Physical characteristics
- Source: confluence of headwaters Râul Mare and Râul Mic
- • location: Cugir
- • coordinates: 45°49′29″N 23°22′35″E﻿ / ﻿45.8246°N 23.3763°E
- Mouth: Mureș
- • location: Șibot
- • coordinates: 45°56′55″N 23°20′35″E﻿ / ﻿45.9486°N 23.3431°E
- Length: 67 km (42 mi)
- Basin size: 358 km^{2} (138 sq mi)

Basin features
- Progression: Mureș→ Tisza→ Danube→ Black Sea
- • left: Râul Mic
- • right: Râul Mare, Chișag

= Cugir (river) =

The Cugir (Kudzsir-patak) is a left tributary of the river Mureș in Romania. It discharges into the Mureș near Șibot. Its length is 67 km (including its headwater Râul Mare) and its basin size is 358 km2.

==Course==
The river starts at the confluence of headwaters Râul Mare and Râul Mic in the town Cugir.

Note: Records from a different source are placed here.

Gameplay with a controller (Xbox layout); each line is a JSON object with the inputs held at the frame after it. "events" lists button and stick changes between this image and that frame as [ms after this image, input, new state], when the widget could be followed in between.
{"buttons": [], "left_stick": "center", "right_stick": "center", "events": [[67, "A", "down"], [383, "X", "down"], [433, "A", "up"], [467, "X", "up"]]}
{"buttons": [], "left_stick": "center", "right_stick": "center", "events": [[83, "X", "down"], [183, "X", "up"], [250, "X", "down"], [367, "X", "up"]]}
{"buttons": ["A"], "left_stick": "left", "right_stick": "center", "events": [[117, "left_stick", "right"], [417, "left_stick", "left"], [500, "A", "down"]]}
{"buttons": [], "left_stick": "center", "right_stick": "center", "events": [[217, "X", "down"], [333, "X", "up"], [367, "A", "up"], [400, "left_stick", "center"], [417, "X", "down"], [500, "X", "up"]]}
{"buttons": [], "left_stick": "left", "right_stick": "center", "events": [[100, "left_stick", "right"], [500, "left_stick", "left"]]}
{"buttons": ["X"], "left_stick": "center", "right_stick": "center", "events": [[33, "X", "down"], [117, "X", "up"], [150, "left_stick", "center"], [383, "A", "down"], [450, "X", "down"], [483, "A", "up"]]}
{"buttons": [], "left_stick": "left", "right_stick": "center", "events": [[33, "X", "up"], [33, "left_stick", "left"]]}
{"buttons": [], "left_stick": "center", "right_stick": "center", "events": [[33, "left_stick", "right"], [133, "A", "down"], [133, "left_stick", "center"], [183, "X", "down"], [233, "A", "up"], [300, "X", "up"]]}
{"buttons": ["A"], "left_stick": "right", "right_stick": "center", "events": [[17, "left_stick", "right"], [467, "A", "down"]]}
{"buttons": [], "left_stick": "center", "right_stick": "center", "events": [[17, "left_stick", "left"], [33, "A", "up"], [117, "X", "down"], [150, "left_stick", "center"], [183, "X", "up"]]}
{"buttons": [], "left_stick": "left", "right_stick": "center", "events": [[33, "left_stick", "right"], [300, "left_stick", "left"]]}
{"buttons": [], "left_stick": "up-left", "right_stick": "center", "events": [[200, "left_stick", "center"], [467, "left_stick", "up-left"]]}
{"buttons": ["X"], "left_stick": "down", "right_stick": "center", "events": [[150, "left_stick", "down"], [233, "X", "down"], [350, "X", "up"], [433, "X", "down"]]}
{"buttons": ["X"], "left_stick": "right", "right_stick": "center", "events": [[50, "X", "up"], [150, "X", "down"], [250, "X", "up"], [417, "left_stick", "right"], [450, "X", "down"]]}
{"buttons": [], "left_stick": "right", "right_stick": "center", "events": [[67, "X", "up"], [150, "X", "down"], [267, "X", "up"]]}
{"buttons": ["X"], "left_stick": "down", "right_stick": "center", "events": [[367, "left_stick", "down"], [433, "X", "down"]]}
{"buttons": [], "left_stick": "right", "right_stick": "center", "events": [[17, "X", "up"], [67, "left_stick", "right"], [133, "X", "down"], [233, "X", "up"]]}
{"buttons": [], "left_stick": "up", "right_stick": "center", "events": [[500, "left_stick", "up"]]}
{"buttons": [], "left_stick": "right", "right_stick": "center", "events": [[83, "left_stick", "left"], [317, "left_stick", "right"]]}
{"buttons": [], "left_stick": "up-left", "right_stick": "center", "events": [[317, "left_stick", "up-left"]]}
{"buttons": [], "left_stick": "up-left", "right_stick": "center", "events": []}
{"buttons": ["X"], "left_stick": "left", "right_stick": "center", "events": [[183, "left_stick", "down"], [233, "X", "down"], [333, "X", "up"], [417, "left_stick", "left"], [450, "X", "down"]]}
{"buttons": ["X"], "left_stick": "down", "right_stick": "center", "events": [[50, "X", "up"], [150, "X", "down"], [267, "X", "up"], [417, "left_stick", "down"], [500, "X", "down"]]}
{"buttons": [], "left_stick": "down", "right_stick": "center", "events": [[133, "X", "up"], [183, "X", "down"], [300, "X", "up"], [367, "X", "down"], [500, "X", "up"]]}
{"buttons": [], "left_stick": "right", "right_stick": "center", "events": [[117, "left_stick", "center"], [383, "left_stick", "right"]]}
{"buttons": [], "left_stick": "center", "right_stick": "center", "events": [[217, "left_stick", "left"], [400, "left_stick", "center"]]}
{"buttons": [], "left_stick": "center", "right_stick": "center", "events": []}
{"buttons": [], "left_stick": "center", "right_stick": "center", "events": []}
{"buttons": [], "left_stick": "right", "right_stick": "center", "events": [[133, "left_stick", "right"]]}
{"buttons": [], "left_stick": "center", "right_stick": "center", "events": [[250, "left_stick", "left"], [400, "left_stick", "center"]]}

Both rivers have their source in the Șureanu Mountains. From Cugir, the river flows north and discharges into the Mureș near Șibot. In the final 3 km before the confluence, two branches split from the main river: one towards the left along the village Șibot, one towards the right along the village Balomiru de Câmp.